The goal isn't espionage — it's disruption. Several victim organizations have already experienced operational downtime and financial loss. With ongoing U.S.-Iran tensions, the authoring agencies assess this activity is likely to continue and escalate.
How they're getting in
The attack vector is straightforward: PLCs that are directly internet-exposed. Threat actors are using legitimate Rockwell configuration software (Studio 5000 Logix Designer) over standard OT ports to establish connections that look like normal engineering traffic. Key ports to watch in your telemetry include:
- 44818 — Ethernet/IP (primary)
- 2222 — Ethernet/IP (secondary)
- 22 — SSH (Dropbear SSH has been deployed on victim endpoints)
- 502 — Modbus
- 102 — Siemens S7
What to do right now
If you operate PLCs in any of the targeted sectors, take these steps immediately:
- Remove your PLCs from direct internet exposure. Any remote access needs to go through a jump host or secure gateway. Attackers should never be able to reach OT ports directly from the internet.
- Check your logs against the published IOCs. The advisory includes a list of Iranian-affiliated IP addresses active from January 2025 through March 2026. Query your network telemetry against these and investigate any hits. IOC files (STIX XML and JSON) are available directly from the CISA advisory.
- Hunt for unusual connections on OT ports. Look for any external IP addresses, especially from overseas hosting providers, communicating with the ports listed above.
- For Rockwell Allen-Bradley PLCs: The physical selector switch on your controller should be moved from Remote or Program to Run mode.
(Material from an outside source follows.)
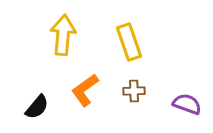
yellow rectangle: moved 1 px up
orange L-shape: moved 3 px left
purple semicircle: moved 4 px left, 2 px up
This prevents remote modification of PLC logic entirely. Only move it back to Program when you're actively performing updates, and switch it back immediately when done.
Stay vigilant
Due to recent world events, Iranian threat actors have significantly increased their operational tempo. As this situation continues to evolve, we'll keep publishing updates when new information becomes available.